Ainda é um país que professores ganham mal, é conservador, muita gente tem saudade da época do militares, quando as pessoas não podiam nem reclamar de ganhar mal, se reunir, reivindicar direitos, é tudo muito complexo.
“Por que os políticos roubam, a Dilma e a Marina roubam”?

 Não, nenhuma das candidatas tem qualquer mancha em seu nome, não que eu saiba e muitos políticos, de diversos partidos, não roubam, não se envolvem em negociatas, não aceitam favores em troca de voto, não usam o voto como arma de empresas e bancos contra a população, mas no jogo político para formação de bolsões, muitos políticos “precisam” fazer isso. Por exemplo, se um banco investe dinheiro em um candidato, ele vai esperar retorno do partido do candidato. Os bancos têm a política de ganhar em cima da distribuição, dão um X para faturar 6X, 10X. Quanto mais eles faturam, mais aumentarão os bolsões de pobreza que alimentam os bolsões de pobreza. Quando não existe limite para o lucro está feita a festa de poucos sobre muitos, livremente. Quando o Estado toma o lucro para si e não distribui adequadamente pode dar no mesmo, mas o Estado pode prestar contas, o poder privado não tem essa obrigação.

Os bancos, por exemplo, poder privado, faturaram muito nos últimos governos desde a época da ditadura, as empresas privadas de grandes capitais vêm crescendo e quanto mais ganham, menos impostos pagam. Isso nunca mudou, está atrelado à política internacional, às grandes marcas, indústria bélica, de alimentos, medicamentos, drogas de dentro e de fora das farmácias, pequenas e grandes guerras.
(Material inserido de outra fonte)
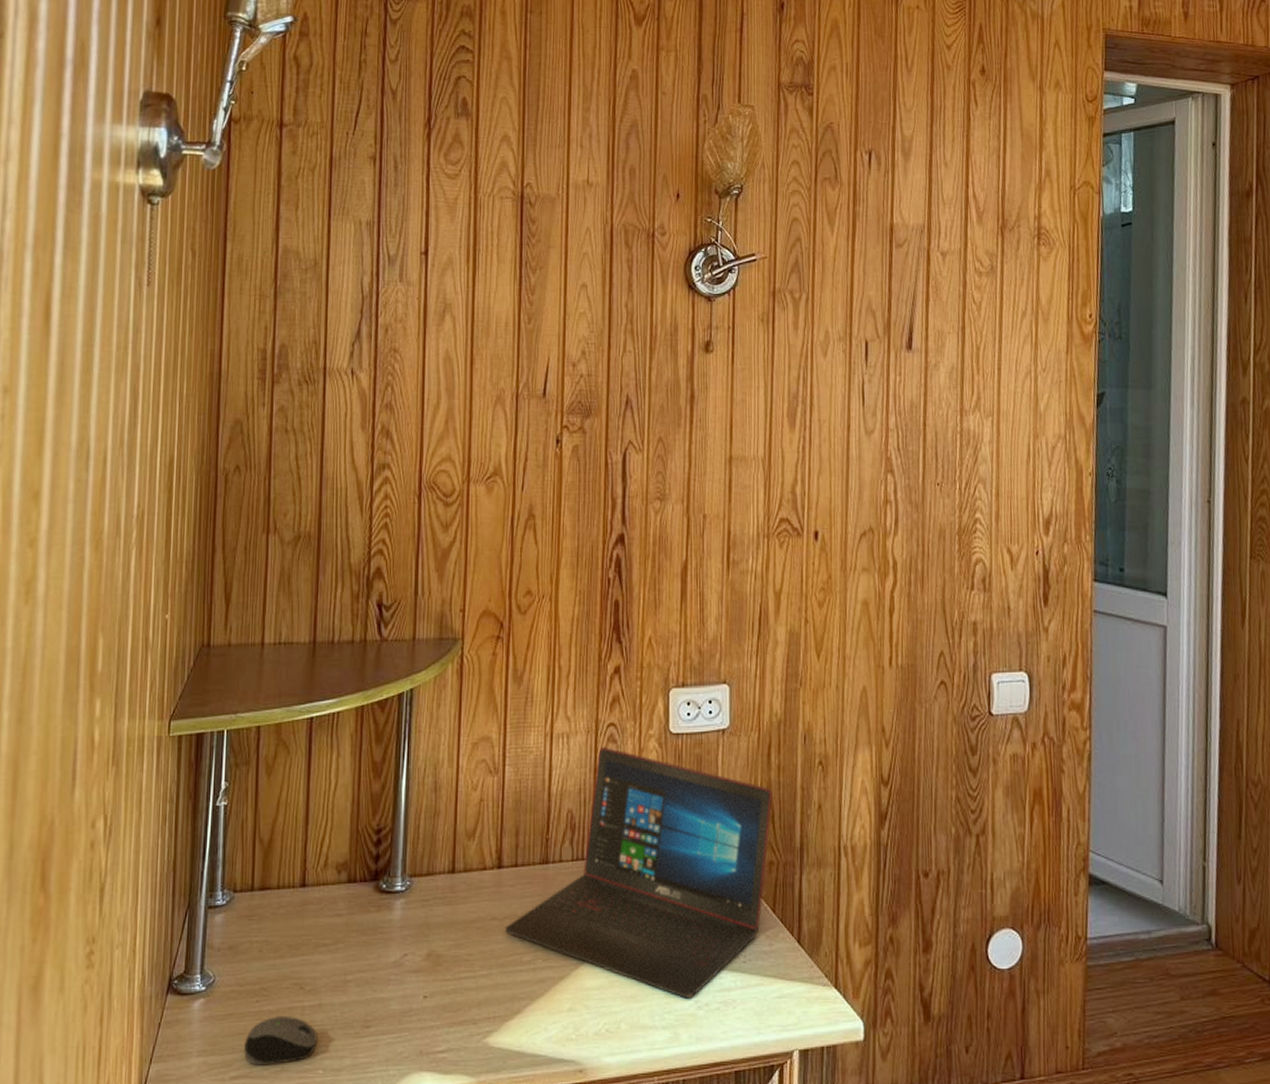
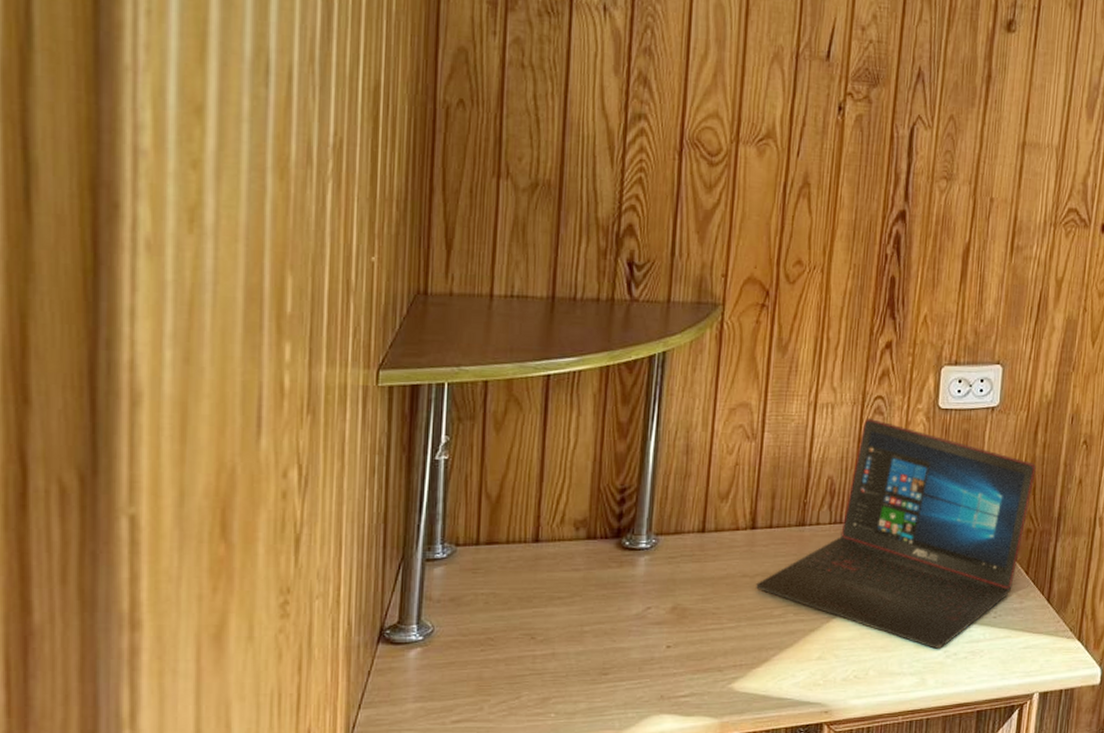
computer mouse: present [244,1017,318,1066] -> none [467,665,550,710]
“Todos os partidos são iguais, não tem um partido novo para o bem da maioria das pessoas da minoria, que diminua essa coisa dos bolsões de dinheiro dos venenos, da destruição do meio ambiente? Não é o da Luciana Genro, o PSOL?”
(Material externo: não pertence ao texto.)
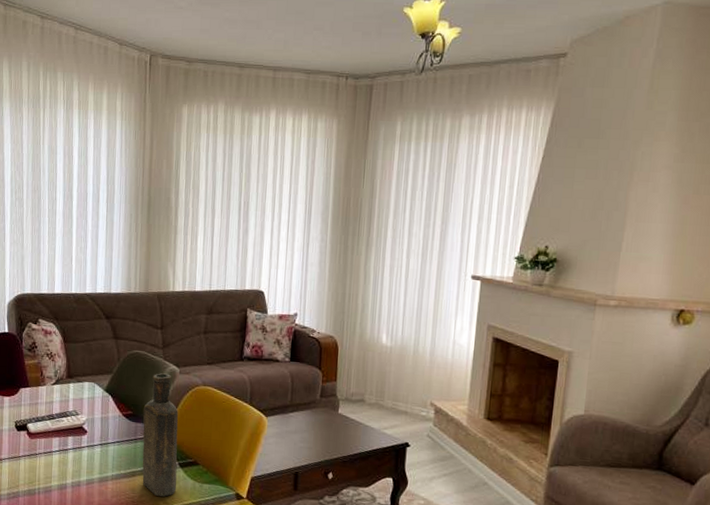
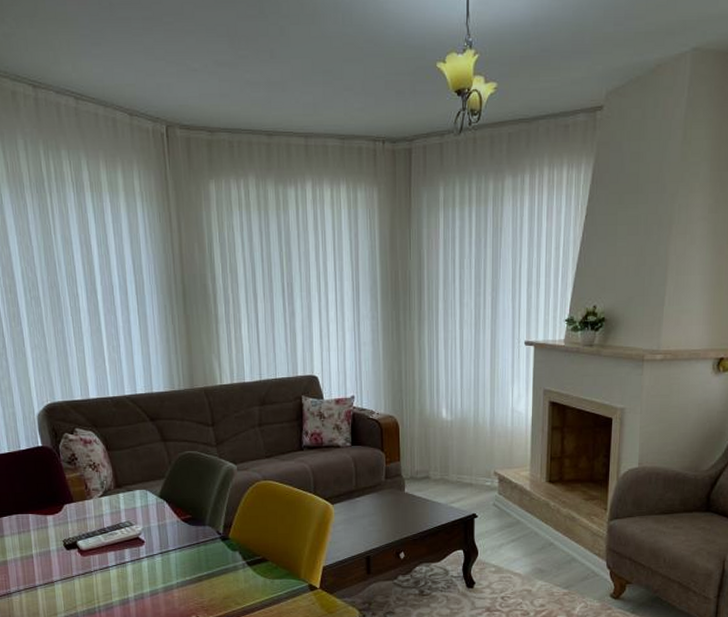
bottle: present [142,373,178,497] -> none [203,472,247,598]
É, então, lembra da Dilma e da Marina, que passaram de um partido para outro, pois o PSOL nasceu dos descontentes do PT quando o PT cresceu. Os partidos são assim que nem matrioskas, vão saindo uns de dentro dos outros, só que são matrioskas que crescem, vai enchendo de gente e entram os interesses das gentes e quando estão bem grandes é porque se fez muitos acordos, estão em outra escala.
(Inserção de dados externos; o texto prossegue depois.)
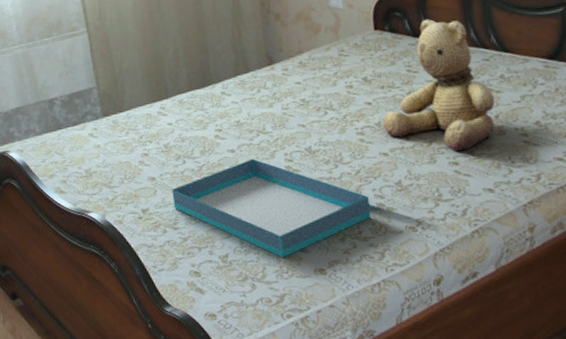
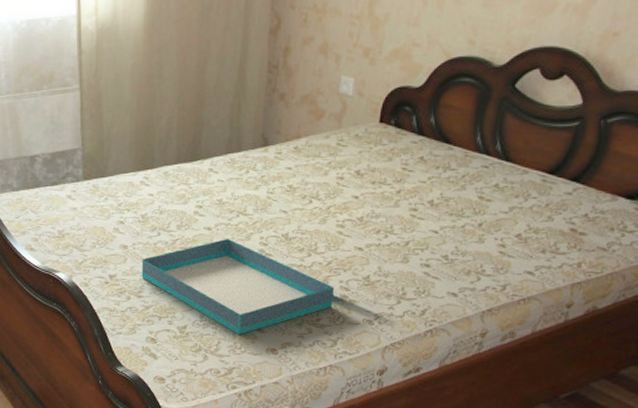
teddy bear: present [382,18,495,152] -> none [364,117,483,254]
“É, estudei as escalas, maior em dispersão, menor em concentração, maior em concentração, menor em dispersão.”




“Então, não tem saída, mãe, vai ser sempre igual até o mundo acabar?”

A saída sempre tem, a saída é todo dia, aprendendo, conhecendo, melhorando como pessoas, nós vamos melhorando, o mundo vai melhorando em algumas coisas, vai perdendo e ganhando de um lado e de outro e de todos os lados. Os seres humanos sempre mataram uns aos outros, sempre brigaram e em todas as épocas sempre houve seres humanos que procuraram entender os outros e conversar sem brigar. Mesmo quando quase todos os pais batiam nas crianças, havia pais que não batiam, que apostavam nas conversas, na educação. A escravidão que já foi lei, hoje ainda existe, mas em escala menor em muitos lugares do mundo. As lutas religiosas, políticas e sociais sempre vão existir, como cidadãos devemos praticar o que acreditamos e lutar por isso. Ao errar reconhecer que erramos, tentar enxergar as coisas pelo ponto de vista do outro, assim como no xadrez, por diversão de entender o melhor e fazer o melhor e não para destruir o outro. Nós sabemos que a graça não é dar xeque-mate no terceiro lance, mas pensar bem em todas as peças do jogo, de um lado e de outro, com todos os jogos anteriores memorizados e cada vez mais possibilidades de prever a maior quantidade de lances. A maior graça da vida é a graça de se sentir melhor e para isso só fazendo melhor, aí vai colhendo alegrias, trocas saudáveis, ganhando saúde, sentindo prazer.


“Ué, mas então quem faz tudo para si mesmo e só quer se dar bem não é quem se sente melhor”?

Não, aí a pessoa se torna maior, não melhor. Quem faz mal aos outros em pequena ou grande escala, sempre se sente pior, mais cedo ou mais tarde, então xeque-mate!